Perhaps Mr Grodynski would have preferred the UK government not to try to protect us all during a major pandemic. He should question how a separate Scotland would have been able to support individuals and businesses, something that would certainly not now be possible when Scotland faces a £1bn black hole in its finances.

Jill Stephenson, Edinburgh

Blame Westminster

Contrary to the assertions of Alexander McKay (Letters, 4 October), falling life expectancy in Scotland is caused by factors largely outwith the control of any Scottish government. Increased poverty is the main driver of ill health, with resultant early deaths, and that is mainly down to UK austerity exacerbated by cruel Tory welfare reforms.

This week, new research from Barnardo’s confirmed that the two-child limit remains the single biggest driver of child poverty, while a Financial Times article praised the SNP’s Scottish Child Payment, with Oxford academic Danny Dorling stating that “it moves Scotland from being one of the most unequal places to live in Europe for a child to being one of the most equal – in just 12 months”.

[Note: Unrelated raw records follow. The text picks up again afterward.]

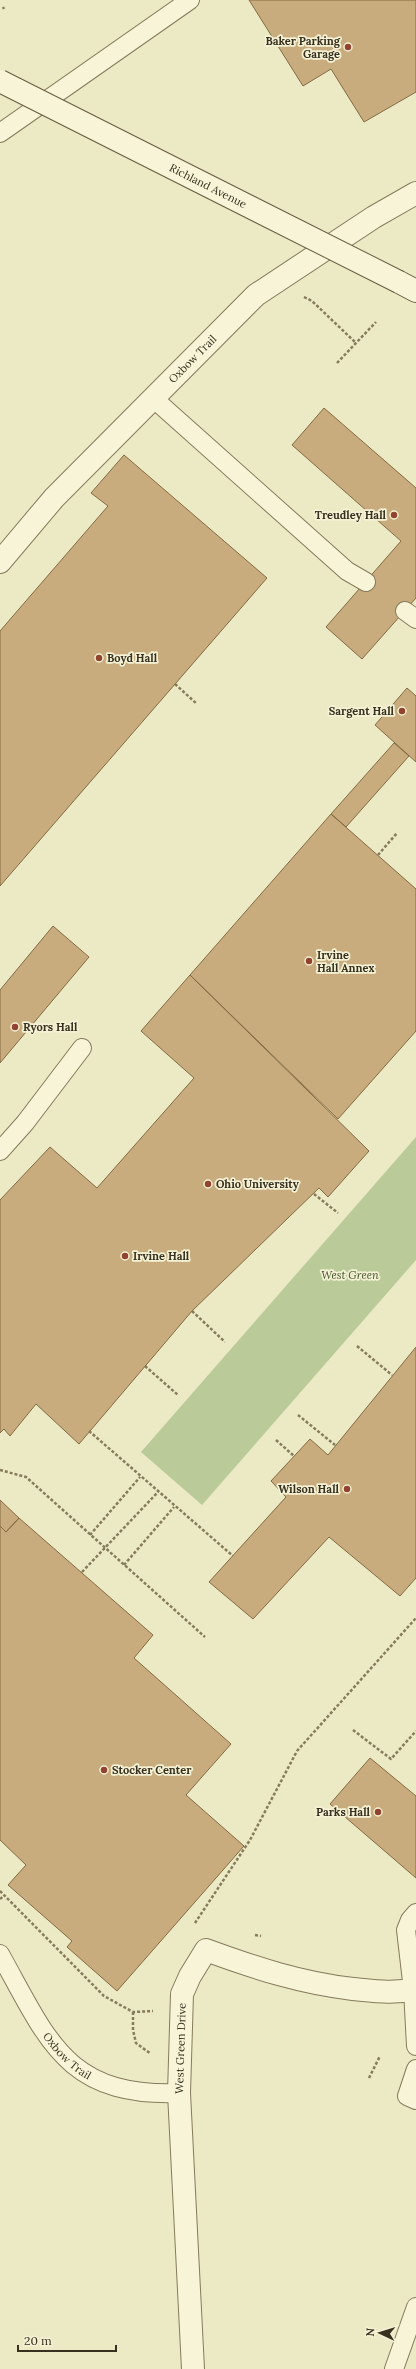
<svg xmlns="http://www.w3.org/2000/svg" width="416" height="2369" font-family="Lora,serif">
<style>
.green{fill:#baca99}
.building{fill:#c8ac7d;stroke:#846b43}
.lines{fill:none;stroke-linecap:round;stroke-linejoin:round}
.service-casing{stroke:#867b5c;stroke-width:20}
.minor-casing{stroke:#867b5c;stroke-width:24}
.secondary-casing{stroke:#685c3f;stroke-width:24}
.path{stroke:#867b5c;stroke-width:2.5;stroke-dasharray:3 2;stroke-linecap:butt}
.service{stroke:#f7f4d8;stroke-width:18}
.minor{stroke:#f7f4d8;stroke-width:22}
.secondary{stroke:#f7f4d8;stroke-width:22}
.secondary-bridge-casing{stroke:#685c3f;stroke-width:24;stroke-linecap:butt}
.path-bridge{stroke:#867b5c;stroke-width:2.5;stroke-dasharray:3 2;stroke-linecap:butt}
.secondary-bridge{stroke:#f7f4d8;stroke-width:22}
.poi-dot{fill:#92432f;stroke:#f4f1d4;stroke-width:1.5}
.labels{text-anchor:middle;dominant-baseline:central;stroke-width:3.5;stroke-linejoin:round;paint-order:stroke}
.poi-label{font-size:11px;font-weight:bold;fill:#37301f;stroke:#f4f1d4;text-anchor:start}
.street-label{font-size:11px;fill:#37301f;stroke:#f4f1d4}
.park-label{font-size:11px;font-style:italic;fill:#3e5227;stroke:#f4f1d4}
</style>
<rect width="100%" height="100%" fill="#ece9c5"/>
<path class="green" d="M416 1137V1260L202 1505 141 1452Z"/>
<path class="building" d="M249 0H416V92L364 122 331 69 303 86Z
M324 408 416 488V598L362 659 326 627 401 541 292 445Z
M124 455 267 578 0 886V631L108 506 91 493Z
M407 688 416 696V762L375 725Z
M394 743 409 756 346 827 331 814Z
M331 814 416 889V1031L338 1119 190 975Z
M53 926 89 957 0 1063V990Z
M190 975 369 1151 328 1197 319 1188 192 1311 79 1444 36 1404 10 1436 4 1429 0 1433V1200L50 1147 97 1188 194 1078 141 1031Z
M416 1347V1578L400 1596 329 1537 253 1619 209 1582 286 1497 271 1481 310 1439 328 1455Z
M0 1500 19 1518 6 1532 0 1526Z
M19 1518 153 1635 134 1658 231 1744 186 1795 244 1846 117 1991 67 1947 72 1941 8 1885 26 1865 0 1840V1526L6 1532Z
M370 1758 416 1796V1878L330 1804Z"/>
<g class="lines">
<defs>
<g id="service">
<path d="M0 133 190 0"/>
<path d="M153 398 347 571 366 582"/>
<path d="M405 611 416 619"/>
<path d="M0 1151 25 1123 82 1048"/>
<path d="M416 1913 410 1920 406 1930 413 1990 416 2046"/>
<path id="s1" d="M0 1954C48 2040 66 2097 179 2093"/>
<path d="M416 2069 407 2096 416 2100"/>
<path d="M394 2369 416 2307"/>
</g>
<g id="minor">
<path id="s2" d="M0 562 54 498 256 295 374 217 416 193"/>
<path id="s3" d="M193 2369 179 2093 182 1994 190 1976 206 1950C255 1968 301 1983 353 1989 374 1991 394 1994 416 1989"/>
</g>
<path id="secondary" d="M399 282 416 291"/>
</defs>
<use href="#service" class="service-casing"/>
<use href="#minor" class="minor-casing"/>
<use href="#secondary" class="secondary-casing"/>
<path class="path" d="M3 7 4 9
M304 297 312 301 356 343
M337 363 376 322
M175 684 197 704
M378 855 397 833
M314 1194 338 1213
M192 1311 225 1342
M357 1346 392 1375
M145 1366 178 1395
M298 1415 335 1445
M89 1431 233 1556
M276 1440 294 1456
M0 1470 26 1477 205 1637
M90 1535 140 1477
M124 1565 174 1507
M353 1730 391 1759 416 1731
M0 1891 104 1996 133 2012 153 2011
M0 1899 5 1895
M195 1923 250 1840 297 1751 416 1618
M255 1935 261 1936
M133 2012V2030L136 2043 151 2054
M369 2078 380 2056"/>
<use href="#service" class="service"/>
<use href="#minor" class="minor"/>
<use href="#secondary" class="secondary"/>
<defs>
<g id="secondary-bridge">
<path id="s4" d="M0 81 399 282"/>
</g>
</defs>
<use href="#secondary-bridge" class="secondary-bridge-casing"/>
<path class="path-bridge" d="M82 1572 158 1492"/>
<use href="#secondary-bridge" class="secondary-bridge"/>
</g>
<g class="poi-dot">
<circle cx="348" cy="47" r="4"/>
<circle cx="394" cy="515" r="4"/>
<circle cx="99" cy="658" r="4"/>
<circle cx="402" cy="711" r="4"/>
<circle cx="309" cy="961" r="4"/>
<circle cx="15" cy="1027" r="4"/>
<circle cx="208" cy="1184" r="4"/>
<circle cx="125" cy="1256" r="4"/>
<circle cx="347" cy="1489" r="4"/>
<circle cx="104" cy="1770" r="4"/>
<circle cx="378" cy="1812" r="4"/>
</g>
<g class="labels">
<g class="poi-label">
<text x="340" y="41" text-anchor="end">Baker Parking<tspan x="340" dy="13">Garage</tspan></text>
<text x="386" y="515" text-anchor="end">Treudley Hall</text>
<text x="107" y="658">Boyd Hall</text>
<text x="394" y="711" text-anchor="end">Sargent Hall</text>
<text x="317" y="955">Irvine<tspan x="317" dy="13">Hall Annex</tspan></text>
<text x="23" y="1027">Ryors Hall</text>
<text x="216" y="1184">Ohio University</text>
<text x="133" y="1256">Irvine Hall</text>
<text x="339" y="1489" text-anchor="end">Wilson Hall</text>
<text x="112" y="1770">Stocker Center</text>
<text x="370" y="1812" text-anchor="end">Parks Hall</text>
</g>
<g class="street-label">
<text stroke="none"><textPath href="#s4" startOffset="233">Richland Avenue</textPath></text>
<text stroke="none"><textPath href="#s2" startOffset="280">Oxbow Trail</textPath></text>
<text stroke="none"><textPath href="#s3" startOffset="321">West Green Drive</textPath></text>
<text stroke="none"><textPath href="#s1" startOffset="123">Oxbow Trail</textPath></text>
</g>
<g class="park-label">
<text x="350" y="1275">West Green</text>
</g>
</g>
<g transform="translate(380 2333) rotate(274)" stroke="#f4f1d4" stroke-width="3" paint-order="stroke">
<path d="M0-3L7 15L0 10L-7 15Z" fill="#37301f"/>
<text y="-6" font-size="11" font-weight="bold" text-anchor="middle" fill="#37301f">N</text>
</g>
<path d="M18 2345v6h98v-6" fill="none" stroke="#37301f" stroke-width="2"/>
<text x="24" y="2345" font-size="12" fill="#37301f" stroke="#f4f1d4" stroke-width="3" paint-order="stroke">20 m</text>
</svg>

And contrary to Suella Braverman’s echoes of Enoch Powell, Scotland needs more immigration and a younger population, just as a booming economy in Ireland has resulted in record immigration and life expectancy is now in advance of the EU average. The Tories caused the cost-of-living crisis with their hard Brexit, which has increased food prices, and their failed energy policies, that have resulted in higher gas and electricity prices, yet households and businesses in energy-rich Scotland pay even higher daily standing charges than the rest of the UK.

Given Sir Keir Starmer’s support for Brexit and a refusal to commit to abolishing the two-child limit or other draconian Tory policies, there is no radical change in prospect as part of a failing UK. There is every reason to continue supporting the SNP, not least as we have the best-performing health service in the UK and the most progressive welfare policies to help the poorest in society – but with the economic powers of a normal country, we could do so much better.